1.13.2014

Notes on Hateship, Friendship, Courtship, Loveship, Marriage

  1. In nearly every story, there's a contrast between the behavior and expectations of country people and those who have made it to Toronto or Vancouver.
  2. All of the stories share Munro's characteristic style, looping gracefully from the present to the past, interpolating vignettes that seem extraneous and bringing the strands together in a deceptively gentle windup whose impact takes the breath away. Munro has few peers in her understanding of the bargains women make with life and the measureless price they pay.
  3. The women in the other stories generally cannot control their fate.
  4. How do relationships happen? Are they really as arbitrary as this child’s game would indicate? Or are they fated? And how do our chosen relationships with friends and lovers stack up against the ones we do not choose, with the family we’re born into and the children we bear?
  5. The sombre, beautiful tinge of mortality hangs over all these tales.
  6. Munro’s  themes: the subtle vicissitudes of class warfare in southern Ontario, the handmaiden role of young wives in the 1950s (“young husbands were stern in those days”), the miraculous change that throwing one new person into the mix can have on the settled, the thrills of secrecy, the dead weight of family responsibilities.
  7. The familiarity of her themes and settings in no way detracts from the small narrative brilliance of each individual story; if anything, it adds richness and depth to our appreciation of an ever-expanding canvas.
  8. Love deceives partly because it requires constancy, in both senses of the word, to an individual and a state of mind. It’s no accident that Munro prefers short stories to novels.

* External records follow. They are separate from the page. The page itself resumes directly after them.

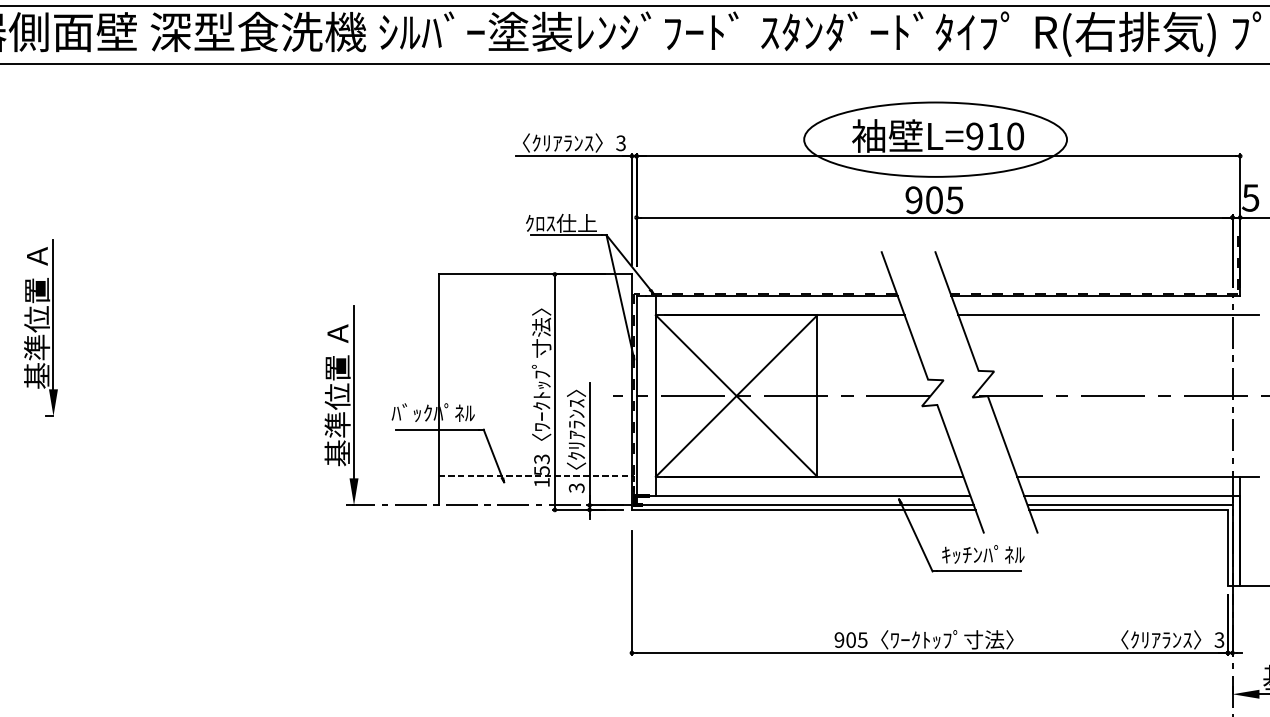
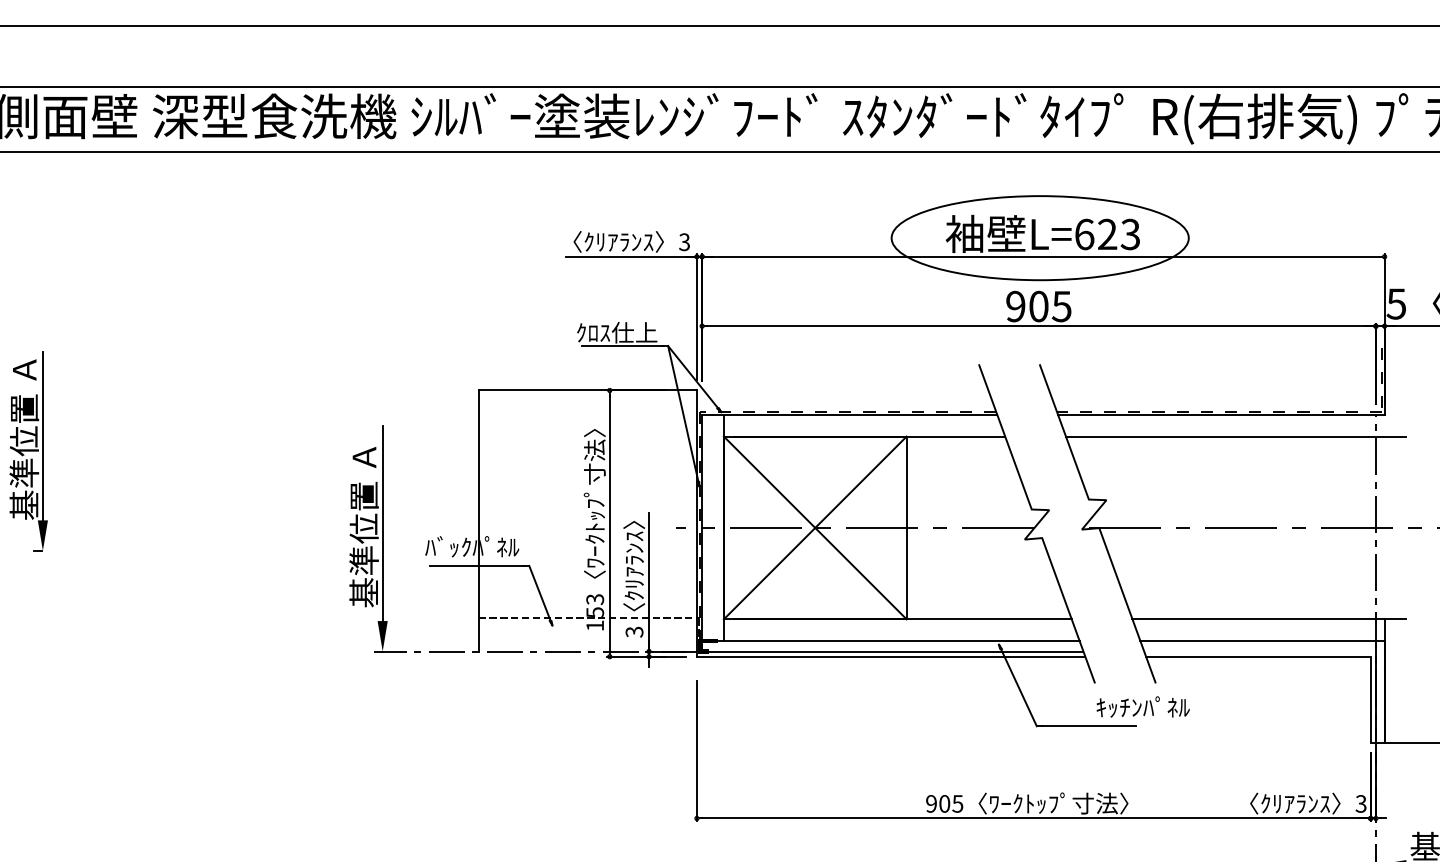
text: (995, 136) -> (1107, 234), L=910 -> L=623
line: (1129, 505) -> (1259, 651), removed
text: (982, 553) -> (1142, 706), moved

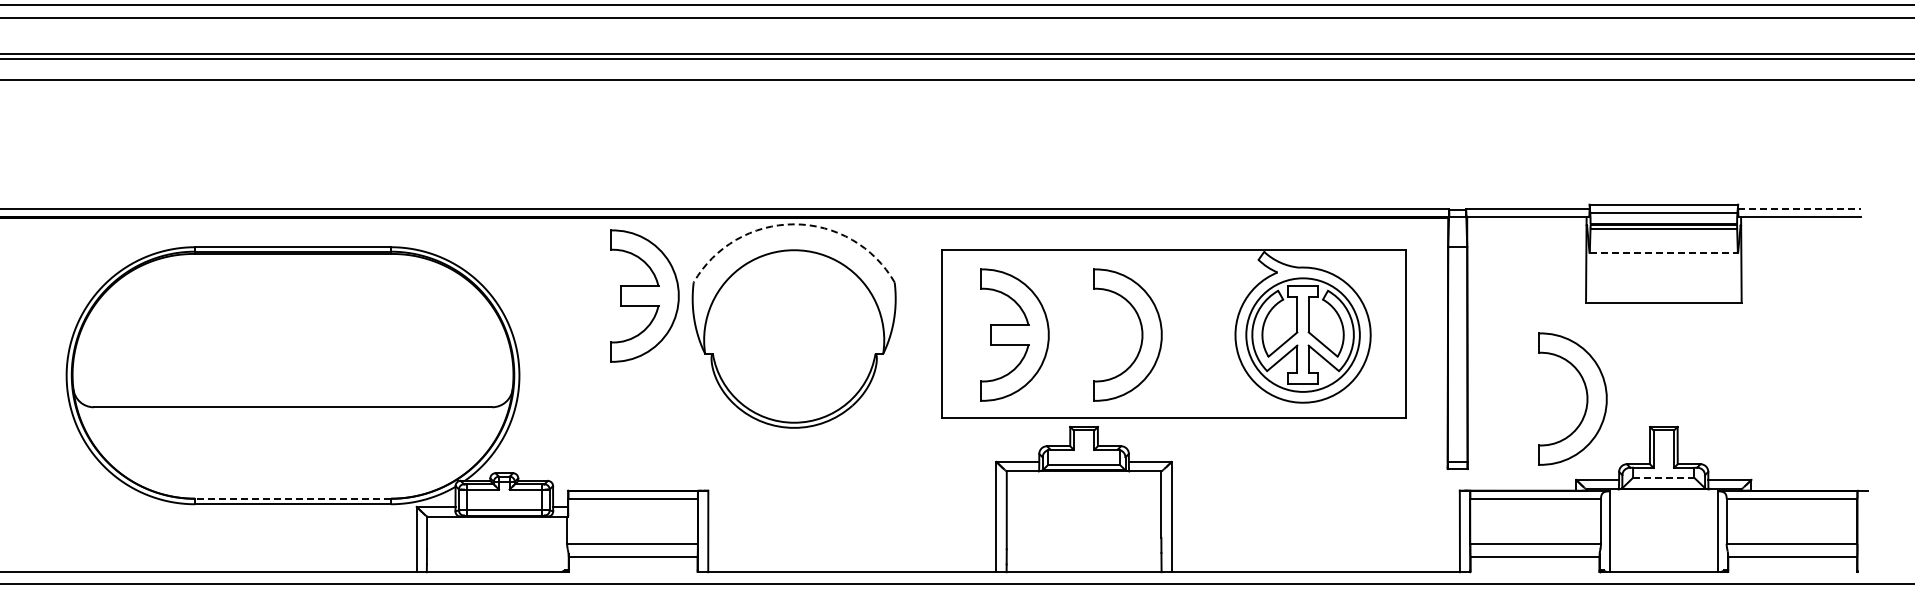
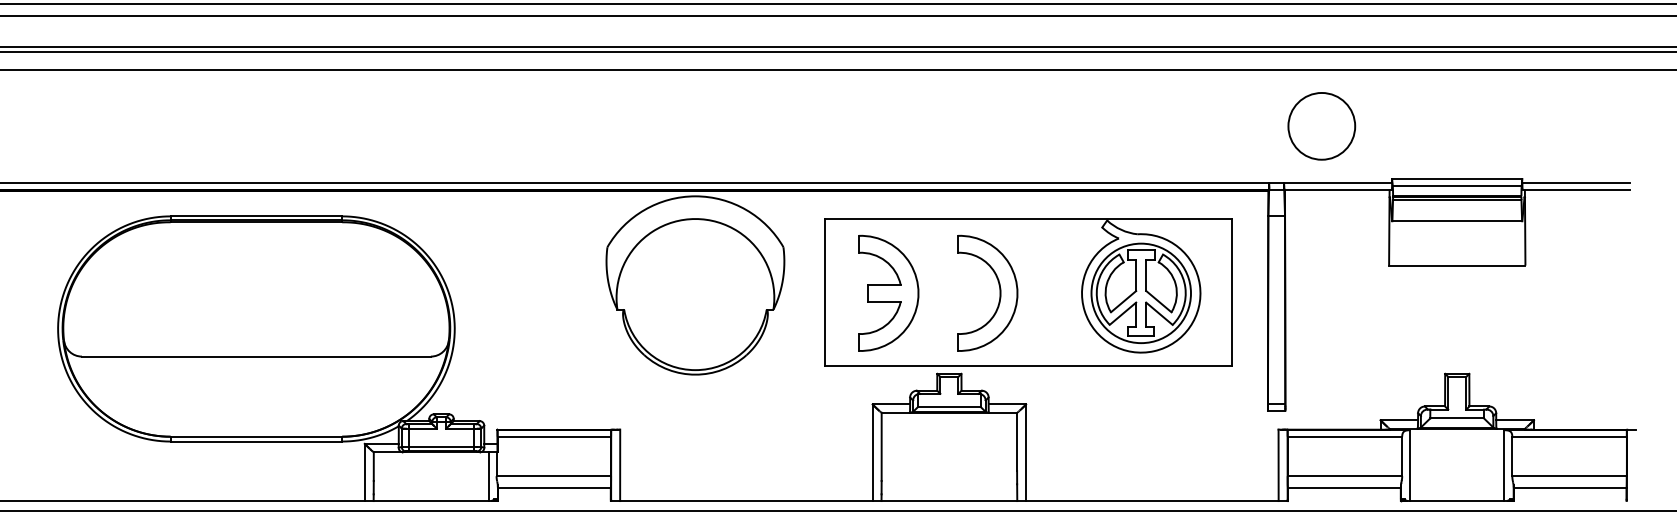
circle: (1509, 144) -> (1322, 126), added
line: (1799, 208) -> (1576, 182), dashed -> solid
arc: (794, 224) -> (695, 196), dashed -> solid
line: (1664, 252) -> (1457, 221), dashed -> solid
part: (644, 295) -> (564, 258), removed
part: (1586, 398) -> (1389, 348), removed
line: (1663, 477) -> (1456, 418), dashed -> solid
line: (293, 498) -> (256, 436), dashed -> solid
line: (558, 544) -> (488, 476), added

  9. That said, her book reads as a book, which is all the more remarkable given the variety of narrators, and narrative styles, it employs.
  10. "More than with other writers," Close said, "with Alice, there's a huge amount between the lines." At the heart of all great naturalism is mystery, an emotional sum greater than its technical parts.
  11. The title story of Hateship, Friendship contains more range, drama, and tonal echoes than most contemporary novels.
  12. Alice Munro's stories are dense with character and complication; sometimes they span 30 years or more. They’re like compressed novels, three-course meals rather than the unsatisfying canapes most short stories resemble.